Ada tiga jenis makar dalam RKUHP. Yaitu makar terhadap presiden dan wakil presiden, makar terhadap Negara Kesatuan Republik Indonesia (NKRI), dan makar terhadap pemerintahan yang sah.
Untuk dua makar pertama, hukuman maksimal adalah hukuman mati. Sementara, untuk makar terhadap pemerintahan yang sah, hukuman maksimal adalah 12 tahun penjara.
Sejarah mencatat, kata Rian, bahkan di era Hindia Belanda pun, Sukarno didakwa tidak dengan pasal makar, melainkan dengan penyebaran kebencian terhadap penguasa. Bung Karno dipenjara empat tahun. “Jadi pertanyaan terbesar hari ini, apakah Indonesia era kemerdekaan menjadi lebih tidak pro-kebebasan sipil?” kata Rian.
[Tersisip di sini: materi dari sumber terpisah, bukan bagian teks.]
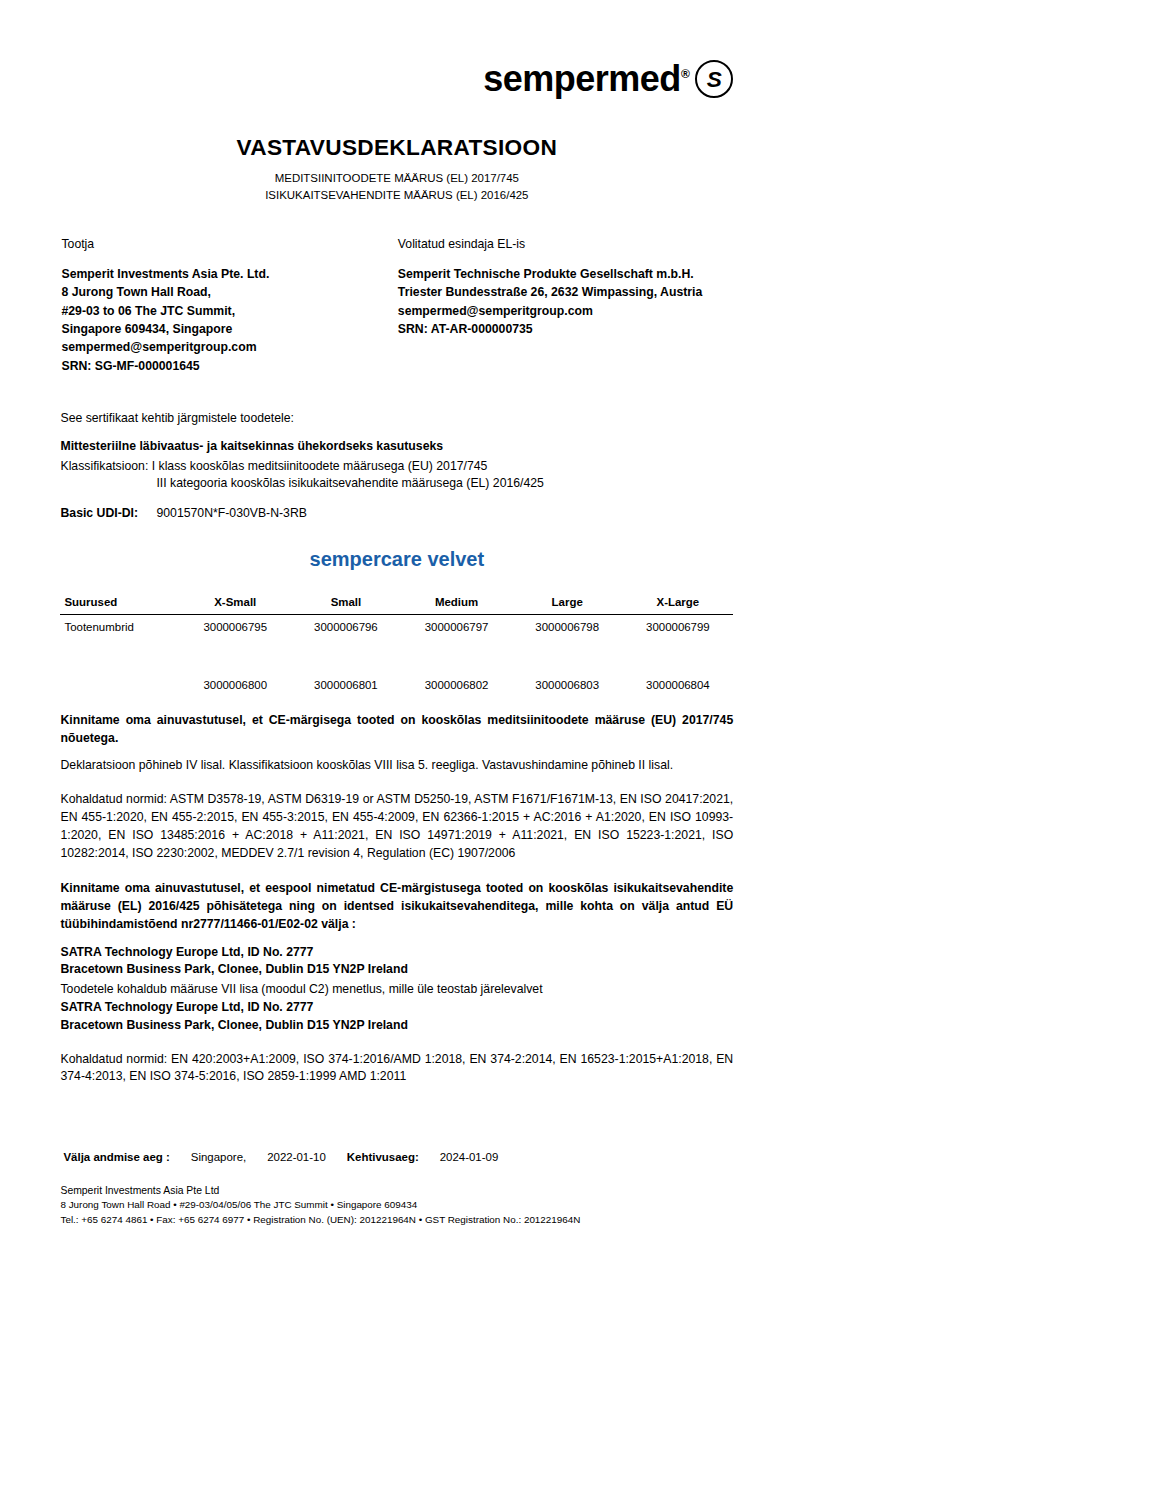sempermed®
VASTAVUSDEKLARATSIOON
MEDITSIINITOODETE MÄÄRUS (EL) 2017/745
ISIKUKAITSEVAHENDITE MÄÄRUS (EL) 2016/425
| Tootja | Volitatud esindaja EL-is |
| Semperit Investments Asia Pte. Ltd. 8 Jurong Town Hall Road, #29-03 to 06 The JTC Summit, Singapore 609434, Singapore sempermed@semperitgroup.com SRN: SG-MF-000001645 | Semperit Technische Produkte Gesellschaft m.b.H. Triester Bundesstraße 26, 2632 Wimpassing, Austria sempermed@semperitgroup.com SRN: AT-AR-000000735 |
See sertifikaat kehtib järgmistele toodetele:
Mittesteriilne läbivaatus- ja kaitsekinnas ühekordseks kasutuseks
Klassifikatsioon: I klass kooskõlas meditsiinitoodete määrusega (EU) 2017/745
III kategooria kooskõlas isikukaitsevahendite määrusega (EL) 2016/425
Basic UDI-DI: 9001570N*F-030VB-N-3RB
sempercare velvet
| Suurused | X-Small | Small | Medium | Large | X-Large |
| --- | --- | --- | --- | --- | --- |
| Tootenumbrid | 3000006795 | 3000006796 | 3000006797 | 3000006798 | 3000006799 |
| | 3000006800 | 3000006801 | 3000006802 | 3000006803 | 3000006804 |
Kinnitame oma ainuvastutusel, et CE-märgisega tooted on kooskõlas meditsiinitoodete määruse (EU) 2017/745 nõuetega.
Deklaratsioon põhineb IV lisal. Klassifikatsioon kooskõlas VIII lisa 5. reegliga. Vastavushindamine põhineb II lisal.
Kohaldatud normid: ASTM D3578-19, ASTM D6319-19 or ASTM D5250-19, ASTM F1671/F1671M-13, EN ISO 20417:2021, EN 455-1:2020, EN 455-2:2015, EN 455-3:2015, EN 455-4:2009, EN 62366-1:2015 + AC:2016 + A1:2020, EN ISO 10993-1:2020, EN ISO 13485:2016 + AC:2018 + A11:2021, EN ISO 14971:2019 + A11:2021, EN ISO 15223-1:2021, ISO 10282:2014, ISO 2230:2002, MEDDEV 2.7/1 revision 4, Regulation (EC) 1907/2006
Kinnitame oma ainuvastutusel, et eespool nimetatud CE-märgistusega tooted on kooskõlas isikukaitsevahendite määruse (EL) 2016/425 põhisätetega ning on identsed isikukaitsevahenditega, mille kohta on välja antud EÜ tüübihindamistõend nr2777/11466-01/E02-02 välja :
SATRA Technology Europe Ltd, ID No. 2777
Bracetown Business Park, Clonee, Dublin D15 YN2P Ireland
Toodetele kohaldub määruse VII lisa (moodul C2) menetlus, mille üle teostab järelevalvet
SATRA Technology Europe Ltd, ID No. 2777
Bracetown Business Park, Clonee, Dublin D15 YN2P Ireland
Kohaldatud normid: EN 420:2003+A1:2009, ISO 374-1:2016/AMD 1:2018, EN 374-2:2014, EN 16523-1:2015+A1:2018, EN 374-4:2013, EN ISO 374-5:2016, ISO 2859-1:1999 AMD 1:2011
| Välja andmise aeg : | Singapore, | 2022-01-10 | Kehtivusaeg: | 2024-01-09 |
Semperit Investments Asia Pte Ltd
8 Jurong Town Hall Road • #29-03/04/05/06 The JTC Summit • Singapore 609434
Tel.: +65 6274 4861 • Fax: +65 6274 6977 • Registration No. (UEN): 201221964N • GST Registration No.: 201221964N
Lulusan Lee Kuan Yew School of Public Policy ini melanjutkan, berbeda cerita bila yang dimaksud dengan ‘makar’ adalah serangan yang nyata kepada presiden dan wakil presiden. Itu lebih jelas dan terukur.
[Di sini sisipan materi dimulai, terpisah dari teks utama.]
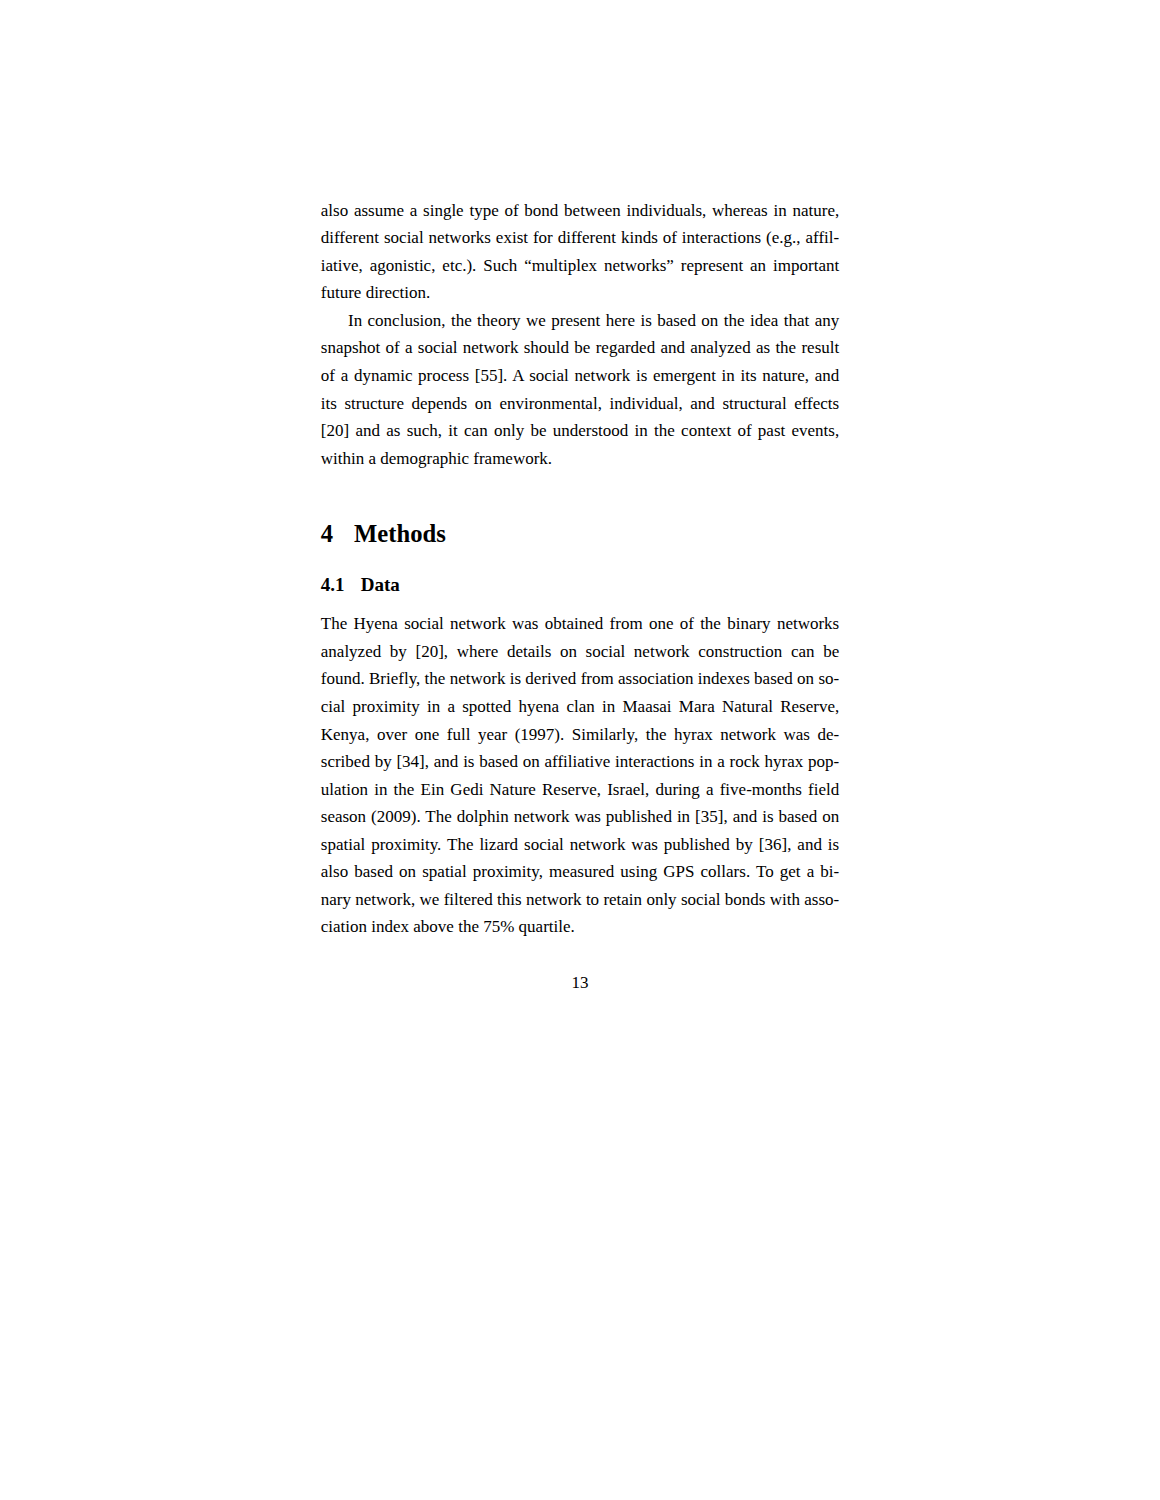also assume a single type of bond between individuals, whereas in nature, different social networks exist for different kinds of interactions (e.g., affiliative, agonistic, etc.). Such “multiplex networks” represent an important future direction.
In conclusion, the theory we present here is based on the idea that any snapshot of a social network should be regarded and analyzed as the result of a dynamic process [55]. A social network is emergent in its nature, and its structure depends on environmental, individual, and structural effects [20] and as such, it can only be understood in the context of past events, within a demographic framework.
4 Methods
4.1 Data
The Hyena social network was obtained from one of the binary networks analyzed by [20], where details on social network construction can be found. Briefly, the network is derived from association indexes based on social proximity in a spotted hyena clan in Maasai Mara Natural Reserve, Kenya, over one full year (1997). Similarly, the hyrax network was described by [34], and is based on affiliative interactions in a rock hyrax population in the Ein Gedi Nature Reserve, Israel, during a five-months field season (2009). The dolphin network was published in [35], and is based on spatial proximity. The lizard social network was published by [36], and is also based on spatial proximity, measured using GPS collars. To get a binary network, we filtered this network to retain only social bonds with association index above the 75% quartile.
13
“Kita semua tahu, definisi makar yang mana mau dipakai saja masih simpang siur di antara akademisi hukum: apakah makar termasuk niat atau hanya di serangan nyata. Apa kita mau menghukum mati seseorang atas suatu konsep yang masih simpang siur?” lanjut Rian.
Ia menambahkan, “Posisi PSI tegas, serangan nyata itu lebih jelas dan terukur. Niat itu bisa sangat subyektif dan karet, tergantung agenda penguasa dan politik saat itu.”
Terakhir, ujar Rian, DPR seharusnya mendengar jeritan rakyat dan tidak memaksakan pengesahan RKUHP yang melawan nilai demokrasi dan kebebasan sipil ini.
“Dibahas saja di periode mendatang, undang publik untuk membahas secara cermat. Jangan main ketok,” papar Rian.